> [Your task]:
Only lines with the string "maken" are wanted. Pull them out of the data.

***

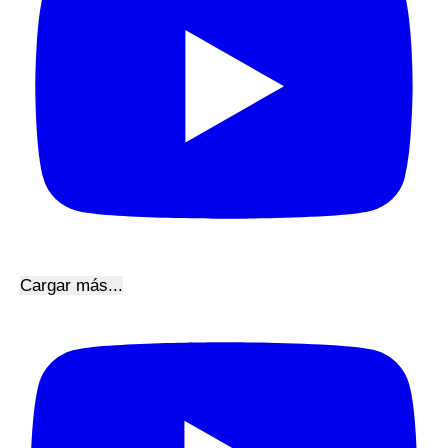
Cargar más...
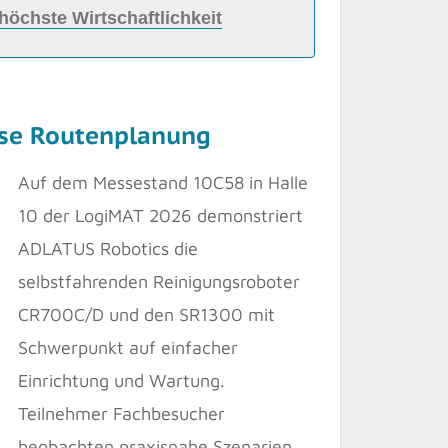
höchste Wirtschaftlichkeit
ise Routenplanung
Auf dem Messestand 10C58 in Halle
10 der LogiMAT 2026 demonstriert
ADLATUS Robotics die
selbstfahrenden Reinigungsroboter
CR700C/D und den SR1300 mit
Schwerpunkt auf einfacher
Einrichtung und Wartung.
Teilnehmer Fachbesucher
beobachten praxisnahe Szenarien,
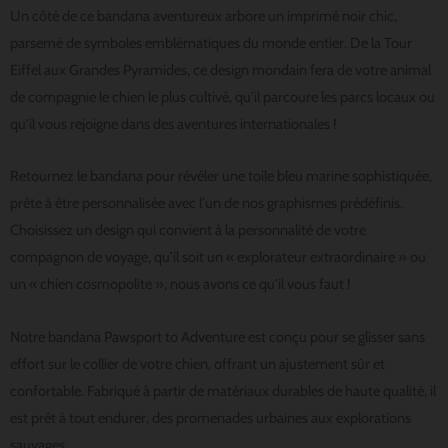
Un côté de ce bandana aventureux arbore un imprimé noir chic,
parsemé de symboles emblématiques du monde entier. De la Tour
Eiffel aux Grandes Pyramides, ce design mondain fera de votre animal
de compagnie le chien le plus cultivé, qu'il parcoure les parcs locaux ou
qu'il vous rejoigne dans des aventures internationales !
Retournez le bandana pour révéler une toile bleu marine sophistiquée,
prête à être personnalisée avec l'un de nos graphismes prédéfinis.
Choisissez un design qui convient à la personnalité de votre
compagnon de voyage, qu'il soit un « explorateur extraordinaire » ou
un « chien cosmopolite », nous avons ce qu'il vous faut !
Notre bandana Pawsport to Adventure est conçu pour se glisser sans
effort sur le collier de votre chien, offrant un ajustement sûr et
confortable. Fabriqué à partir de matériaux durables de haute qualité, il
est prêt à tout endurer, des promenades urbaines aux explorations
sauvages.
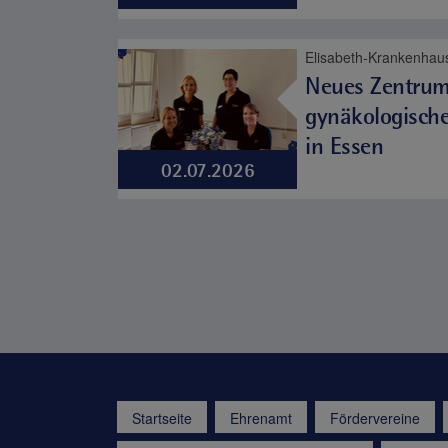
Neues Zentrum
gynäkologische
in Essen
02.07.2026
Startseite
Ehrenamt
Fördervereine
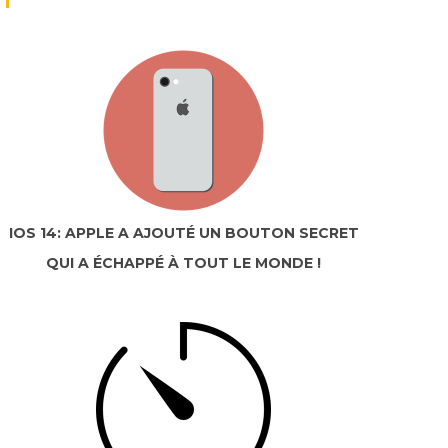
IOS 14: APPLE A AJOUTÉ UN BOUTON SECRET
QUI A ÉCHAPPÉ À TOUT LE MONDE !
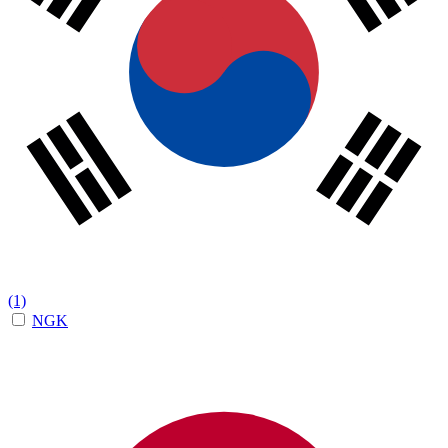
(1)
NGK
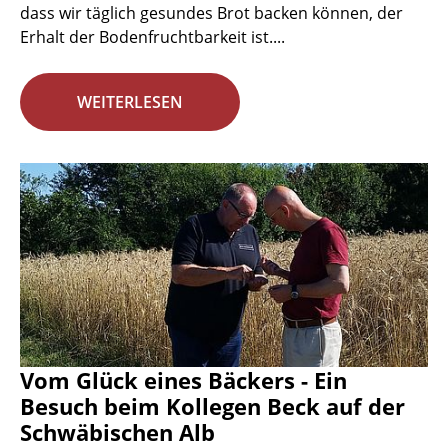
dass wir täglich gesundes Brot backen können, der
Erhalt der Bodenfruchtbarkeit ist....
WEITERLESEN
Vom Glück eines Bäckers - Ein
Besuch beim Kollegen Beck auf der
Schwäbischen Alb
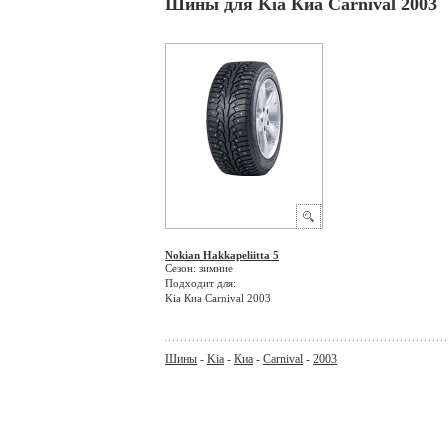
Шины для Kia Киа Carnival 2003
Nokian Hakkapeliitta 5
Сезон: зимние
Подходит для:
Kia Киа Carnival 2003
Шины
-
Kia
-
Киа
-
Carnival
-
2003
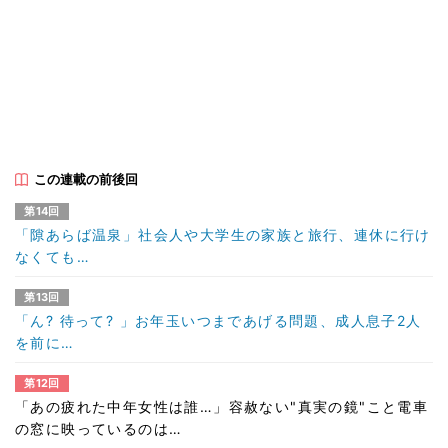
この連載の前後回
第14回
「隙あらば温泉」社会人や大学生の家族と旅行、連休に行け
なくても…
第13回
「ん? 待って? 」お年玉いつまであげる問題、成人息子2人
を前に…
第12回
「あの疲れた中年女性は誰…」容赦ない"真実の鏡"こと電車
の窓に映っているのは…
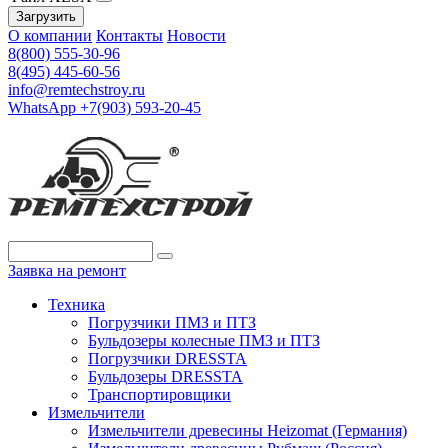
Загрузить
О компании
Контакты
Новости
8(800) 555-30-96
8(495) 445-60-56
info@remtechstroy.ru
WhatsApp +7(903) 593-20-45
Заявка на ремонт
Техника
Погрузчики ПМЗ и ПТЗ
Бульдозеры колесные ПМЗ и ПТЗ
Погрузчики DRESSTA
Бульдозеры DRESSTA
Транспортировщики
Измельчители
Измельчители древесины Heizomat (Германия)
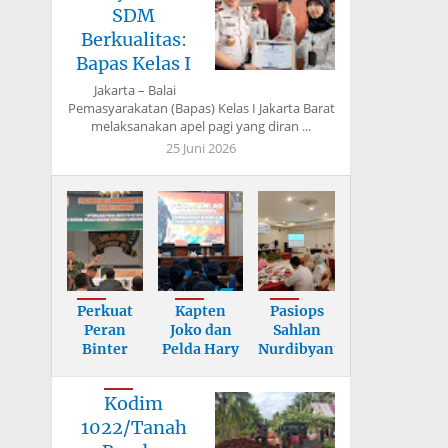
SDM
Berkualitas:
Bapas Kelas I
Jakarta – Balai
Pemasyarakatan (Bapas) Kelas I Jakarta Barat
melaksanakan apel pagi yang diran ...
25 Juni 2026
Perkuat
Kapten
Pasiops
Peran
Joko dan
Sahlan
Binter
Pelda Hary
Nurdibyanto
dalam
Berikan
Tekankan
Mitigasi
Mater
Sasa
Kodim
Benc
1022/Tanah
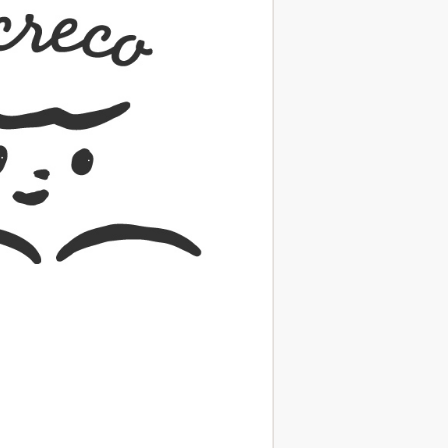
（あさのあつこ）特設サ
フリースクールという選択
26年９月30日発売決定！
2026.03.31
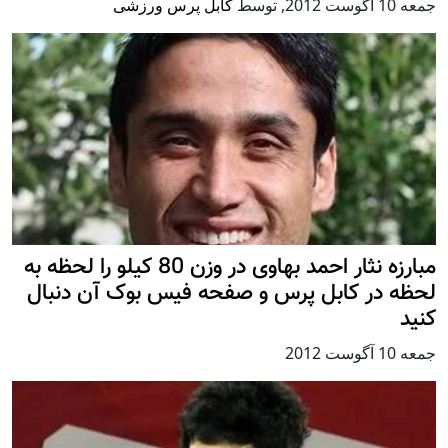
جمعه 10 آگوست 2012
,
توسط
کابل پرس ورزشی
مبارزه نثار احمد بهاوی در وزن 80 کیلو را لحظه به
لحظه در کابل پرس و صفحه فیس بوک آن دنبال
کنید
جمعه 10 آگوست 2012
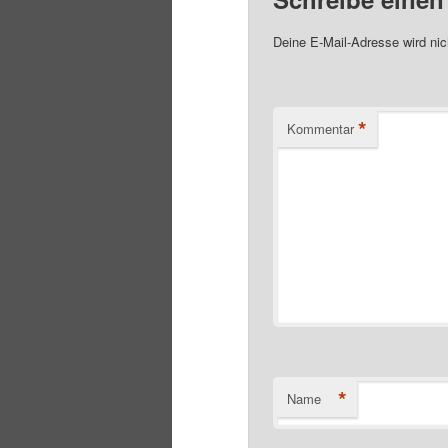
Deine E-Mail-Adresse wird nich
*
Kommentar
*
Name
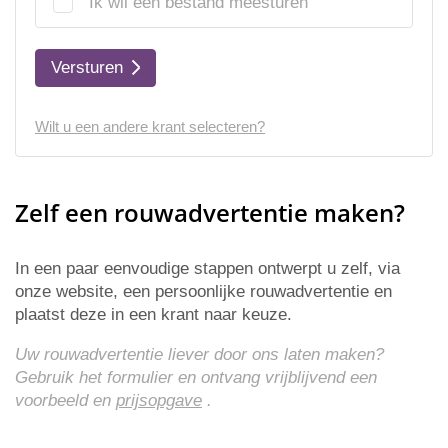
Ik wil een bestand meesturen
Versturen
Wilt u een andere krant selecteren?
Zelf een rouwadvertentie maken?
In een paar eenvoudige stappen ontwerpt u zelf, via
onze website, een persoonlijke rouwadvertentie en
plaatst deze in een krant naar keuze.
Uw rouwadvertentie liever door ons laten maken?
Gebruik het formulier en ontvang vrijblijvend een
voorbeeld en
prijsopgave
.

***

> [Task output]:
Zelf een rouwadvertentie maken?
Uw rouwadvertentie liever door ons laten maken?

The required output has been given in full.